Water injection is an enhanced oil recovery method which is applied for number of reservoirs around the world especially offshore fields. Sea-water injection process is usually associated with important concerns affecting the efficiency, safety, and economy of the operation like formation damage, mineral scaling, early breakthrough and corrosion. Incompatibility between injected and formation waters may result in inorganic scale precipitation in the reservoir and then reduction of oil production rate (productivity loss) and water injection rate (injectivity loss). A comprehensive study supported by reliable modeling and experimental investigation will therefore, significantly improve the success of the operation.

In this paper, mineral scale deposition phenomenon in one of Iranian offshore carbonate oil reservoir under water injection is studied and its influence on reservoir performance and production rate is investigated. For this purpose, an extensive experimental work has been conducted on compatibility of sea and formation waters and the amount and type of scale formed as a result of mixing different portions of these waters. Experimental results have been applied and incorporated with simulation studies. STARS simulator (from CMG 2005) that is capable of evaluating the effect of scale formation on reservoir performance allowing for alteration of permeability and the flow path has been used in simulation study.

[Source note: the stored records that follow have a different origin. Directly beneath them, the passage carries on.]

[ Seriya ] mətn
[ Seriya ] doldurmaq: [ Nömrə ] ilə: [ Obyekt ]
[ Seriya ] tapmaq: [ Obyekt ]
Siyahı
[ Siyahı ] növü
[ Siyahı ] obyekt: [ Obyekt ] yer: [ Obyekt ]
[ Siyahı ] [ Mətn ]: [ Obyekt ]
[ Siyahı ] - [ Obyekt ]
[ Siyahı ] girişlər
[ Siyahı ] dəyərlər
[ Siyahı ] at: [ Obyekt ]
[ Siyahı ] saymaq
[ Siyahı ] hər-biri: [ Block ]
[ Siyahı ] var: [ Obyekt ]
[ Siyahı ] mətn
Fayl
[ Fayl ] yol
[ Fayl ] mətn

One of the major contributions of this work is to incorporate the equilibrium conditions, reaction rates and solubility parameters for various scale types in reservoir simulation, so the results can be more realistic.

The simulation results show that in oil reservoirs under water injection, scale formation undermines the productivity index and has a major impact on reservoir performance. These results have been confirmed by production history of the field.